Unser Mecki – das unbekannte Wesen!

Damit sich das endlich ändert, erforscht die Biologin nun, wie sich Erinaceus europaeus, der Europäische Igel, ans Leben in der Stadt anpasst. Welche Rolle spielt der Energiehaushalt in der neuen Umgebung? Gibt es sogar physiologische Unterschiede zu den "wilden" Artgenossen auf dem Lande? Für dieses neue Projekt erhielt sie gerade den Forschungspreis der Deutschen Wildtier Stiftung. Einen Vorteil bietet die Nähe des Menschen auf jeden Fall: "Die ärgsten natürlichen Feinde fehlen in der Stadt", sagt Dr. Warnecke. "Dazu gehören etwa Dachs, Marder und Greifvögel."

Der Uhu könnte dank seiner langen Krallen sogar einen fest eingerollten Igel töten. Gegen die meisten anderen Gegner schützt der clevere Stacheltrick: Kaum droht Gefahr, spannt Mecki Tausende kleine Muskeln an und rollt sich zu einer piksigen Kugel zusammen.
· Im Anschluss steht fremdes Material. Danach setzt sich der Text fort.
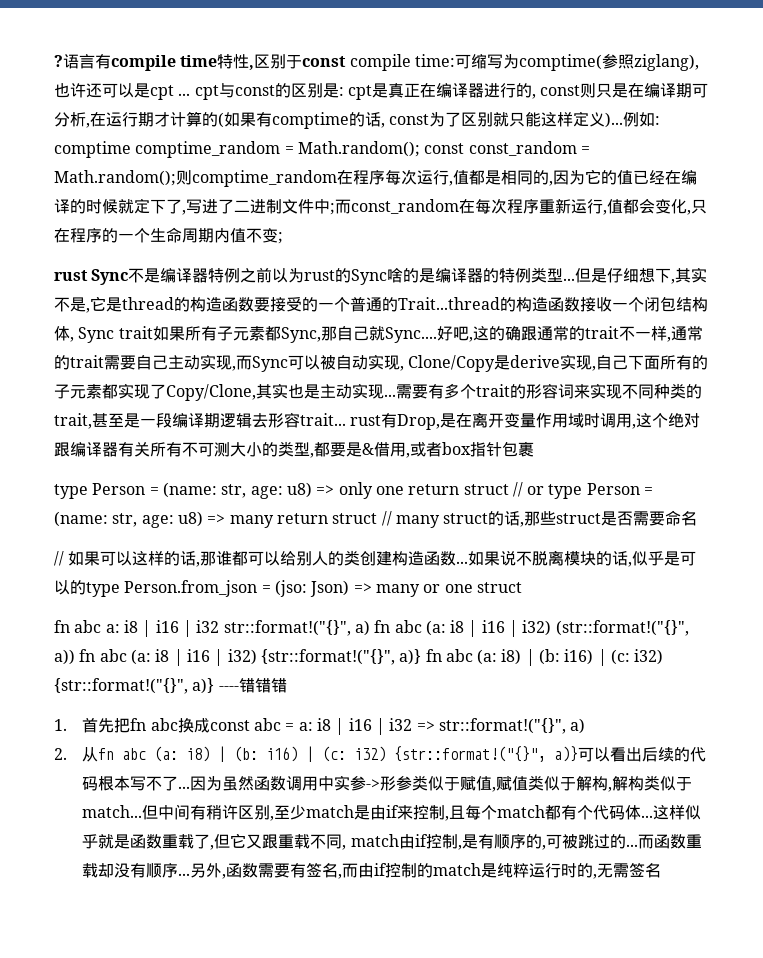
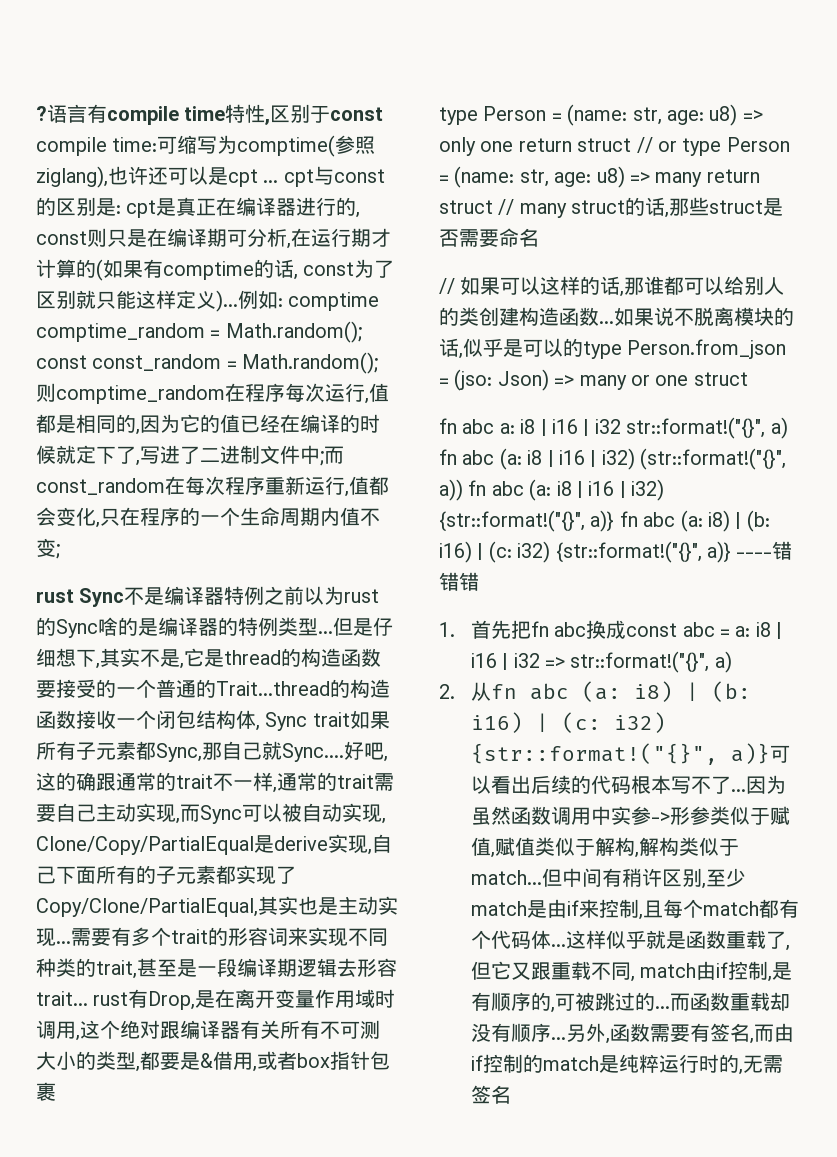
[408,355,496,372] Clone/Copy -> [36,836,254,855] Clone/Copy/PartialEqual
[166,384,256,401] Copy/Clone, -> [36,898,258,917] Copy/Clone/PartialEqual,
An den rund 7000 Stacheln holen sich Füchse oder Stadthunde schon mal blutige Nasen. Nur gegen einen speziellen Feind helfen sie nicht – das Auto.

Der Winterschlaf

Als genialste Strategie des Igels gilt der Winterschlaf. Der Körper kühlt je nach Außentemperatur bis auf fünf Grad Celsius ab, Herz- und Atemfrequenz sinken. Torpor nennen Biologen diesen Energiesparmodus. Profitiert der Igel davon, dass es in der Stadt stets ein paar Grad wärmer ist? "Nicht unbedingt", stellt Lisa Warnecke klar. "Für Winterschläfer gilt das Prinzip: Je kälter es ist, umso mehr Energie wird gespart." Bei höheren Temperaturen verbrennt der Körper zu viel angefutterte Fettreserven. Auch frühzeitiges Aufwachen könnte zum Problem werden, wenn nicht genug leckere Insekten zwischen kahlen Hecken krabbeln. "Die Winterschlafmuster in der Stadt sind noch ein Rätsel", sagt Lisa Warnecke, doch sie hofft: "Für meine Studie werde ich auch Körpertemperatur und Stoffwechsel im Jahresverlauf messen." Vielleicht gibt Mecki dann seine letzten Tricks preis, die ihn so erfolgreich machen.